Patients with ACS often present with cardiovascular comorbidities [26] and may receive multiple drugs concomitantly [12]. Moreover, there are a number of clinical scenarios where digoxin could be co-administered with ticagrelor. For example, current treatment guidelines recommend the use of digoxin monotherapy for heart rate control in patients with permanent atrial fibrillation who are predominantly sedentary [24]. Additionally, digoxin is an appropriate alternative for patients with ACS associated with severe left ventricular dysfunction (LVD) and heart failure [25], and is also recommended for use in symptomatic LVD with and without atrial fibrillation [32, 33]. Indeed, in patients with both heart failure and atrial fibrillation, digoxin is recommended as an adjunctive therapy for heart rate control when monotherapy with β-blockers proves inadequate [25]. Therefore, based on the results of this study, close clinical and laboratory monitoring is recommended in the event of co-administration of digoxin and ticagrelor. As with other narrow therapeutic drugs such as warfarin [34], therapeutic drug monitoring will be useful in maintaining digoxin within the therapeutic range (serum concentration of 0.5–1.0 ng/ml [20]) and avoiding adverse effects associated with higher exposures. Higher serum digoxin concentrations are associated with toxicity. For example, in patients with heart failure and/or atrial fibrillation, toxicity occurred in some patients with digoxin serum concentrations in the range 1.4–2.9 ng/ml, whereas toxicity was consistently observed in patients who had digoxin serum concentrations of 3 ng/ml or greater [35].

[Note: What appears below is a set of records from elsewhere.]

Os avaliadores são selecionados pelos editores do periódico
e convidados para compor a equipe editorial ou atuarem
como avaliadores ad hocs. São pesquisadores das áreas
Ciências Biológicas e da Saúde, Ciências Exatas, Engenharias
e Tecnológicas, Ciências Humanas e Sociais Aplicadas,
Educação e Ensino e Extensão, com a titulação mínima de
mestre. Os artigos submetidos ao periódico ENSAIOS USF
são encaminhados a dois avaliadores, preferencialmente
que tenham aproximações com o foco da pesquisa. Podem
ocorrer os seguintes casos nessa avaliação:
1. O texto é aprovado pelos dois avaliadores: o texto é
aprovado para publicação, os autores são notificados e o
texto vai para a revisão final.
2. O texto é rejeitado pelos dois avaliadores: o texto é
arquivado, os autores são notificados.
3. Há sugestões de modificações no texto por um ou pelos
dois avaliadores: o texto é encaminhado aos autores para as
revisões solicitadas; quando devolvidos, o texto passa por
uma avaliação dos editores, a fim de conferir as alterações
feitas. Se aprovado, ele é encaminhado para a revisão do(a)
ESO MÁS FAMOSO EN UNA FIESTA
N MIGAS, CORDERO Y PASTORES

With respect to efficacy, early high plasma concentrations of digoxin may not give an accurate measurement of the concentration of digoxin at the site of action [36]. However, with chronic digoxin use, steady-state plasma concentrations reach equilibrium with the surrounding tissue concentrations and correlate with specific pharmacologic effects. Therefore, digoxin plasma concentrations measured after the tissue distribution phase may more accurately reflect the likely effect on its efficacy because of the relatively slow equilibration of digoxin within the myocardium. In our study, a 31 % increase in digoxin Cmin was observed in the presence of ticagrelor versus placebo.

The magnitude of the overall increase in digoxin exposure observed in the present study (28 %) is similar to that reported for other P-glycoprotein inhibitors. For example, mibefradil increased digoxin AUC by 31 % [37].

Co-administration of ticagrelor and digoxin was well tolerated. No safety issues were identified during the present study. AEs were generally mild, although one volunteer discontinued from the study due to persistent pruritus that was considered to be treatment related.

In summary, ticagrelor 400 mg qd and digoxin 0.25 mg qd showed a pharmacokinetic interaction. At steady-state, digoxin Cmax, Cmin, and AUCτ were increased by 75 %, 31 %, and 28 %, respectively, in the presence of ticagrelor versus placebo. No effect was seen on the pharmacokinetics and safety of ticagrelor when co-administered with digoxin. These data provide further evidence that ticagrelor is a weak inhibitor of intestinal P-glycoprotein. Based on these findings, it is recommended that serum concentrations of drugs like digoxin (i.e., P-glycoprotein transporter substrates with a narrow therapeutic range) are monitored with initiation of, or any change in, ticagrelor therapy.